How The Hillside Stranglers Were Eventually Caught

Between October 1977 and February 1978, Los Angeles, California, and the surrounding region was terrorized by a serial killer — who preyed on young girls and women. Because most of the victims were strangled, and their bodies were found in the Hollywood hills, the killer was dubbed the Hillside Strangler.

As reported by People, authorities suspected there were actually two Hillside Stranglers, who they believed were working together based on the strength required to move and position the victims' bodies. However, that information was not released to the public prior to the arrests of Kenneth Bianchi and Angelo Buono.

Bianchi and Buono, who were cousins, began their killing spree in October 1977. As reported by Biography, the men dressed as police officers to gain the trust of their victims. Although their first victims were sex workers, they later moved on to kidnapping, raping, and killing middle-class girls and women. Authorities also noted the victims were injected with household cleaners and other chemicals.

The Hillside Stranglers' killing spree ended abruptly in February 1978, when Kenneth Bianchi moved to Washington State to be with his former girlfriend and their son. As reported by ATI, Kenneth Bianchi did not kill again until January 1979. However, he seemed to struggle without his partner and was arrested and charged with murder the following day.

As the girls in Washington were killed similarly to those in Los Angeles, Bianchi was immediately suspected of being one of the Hillside Stranglers.

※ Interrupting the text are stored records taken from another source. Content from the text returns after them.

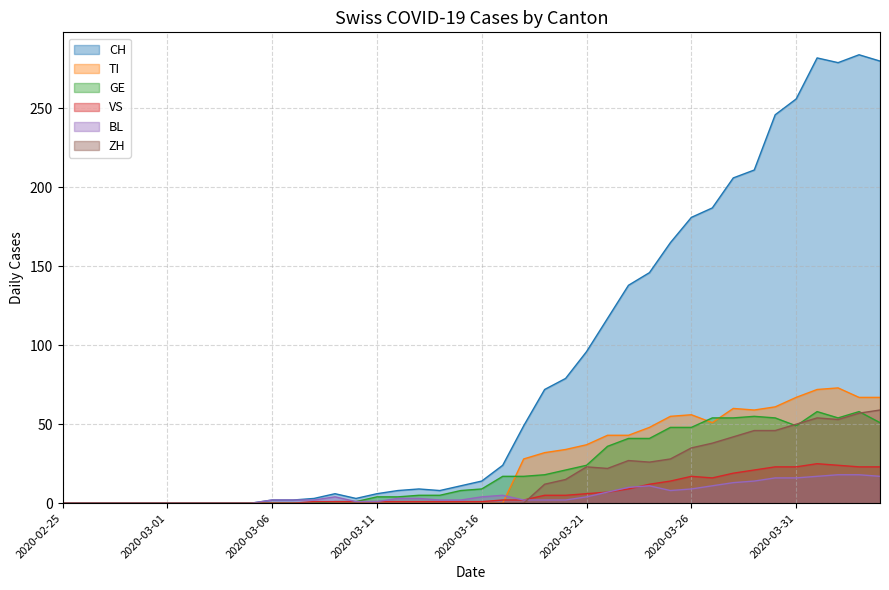

The TI series shows 67 at 2020-04-04. True or false?

True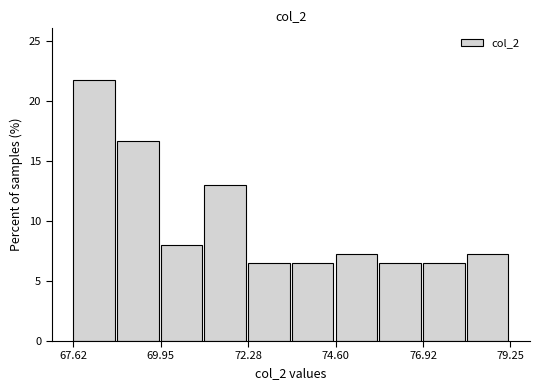

Around what value on the x-axis is the tallest bar? Give the approximate position of its centre, as read against the axis.

68.0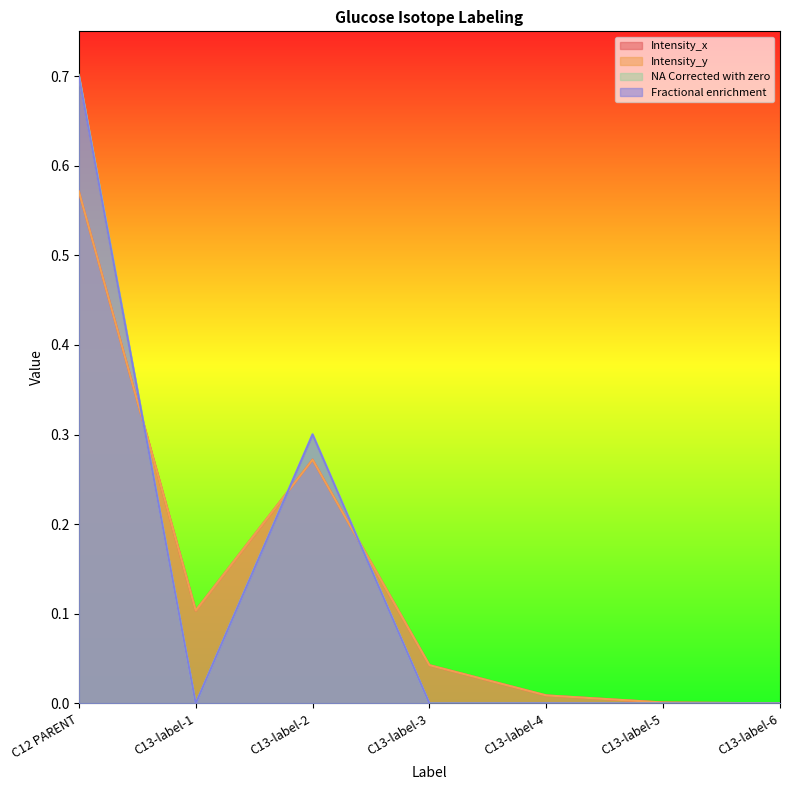

Which series has the widest spread of values?

NA Corrected with zero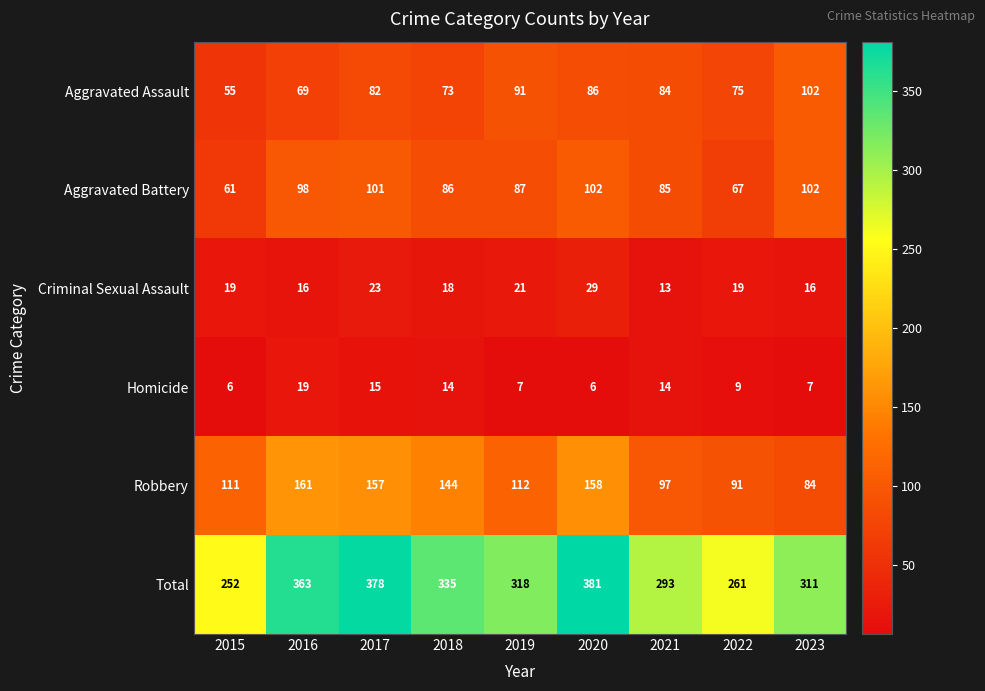

What is the total value across all series at 2017?

756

The arrests and convictions of the Hillside Stranglers

As reported by ATI, authorities were further convinced Kenneth Bianchi was one of the Hillside Stranglers when they realized he moved to Washington State at the same time that the murders in Los Angeles abruptly stopped.

Biography reports Kenneth Bianchi admitted killing several women. However, he insisted that he was legally insane. Although it was never proven, or taken seriously by the court, Bianchi claimed he had multiple personality disorder.

Kenneth Bianchi implicated Angelo Buono as his accomplice when he realized he was facing capital punishment. He later made a deal with prosecutors, in which he admitted killing two women in Washington and five women in Los Angeles, per Biography. He further agreed to testify against his cousin in exchange for life in prison as opposed to the death penalty.

Angelo Buono vehemently denied involvement in any of the Hillside Strangler killings. As reported by History, he underlined the fact that no physical evidence tied him to any of the murders. Prosecutors argued that Buono was so meticulous that his fingerprints were not even present in his own home.

Biography reports Kenneth Bianchi was ultimately sentenced to serve six life terms. Angelo Buono was sentenced to life in prison without the possibility of parole. As reported by History, Angelo Buono died in prison on September 21, 2002, at the age of 67. Kenneth Bianchi applied for, and was denied, parole in 2005. He is still alive and remains incarcerated.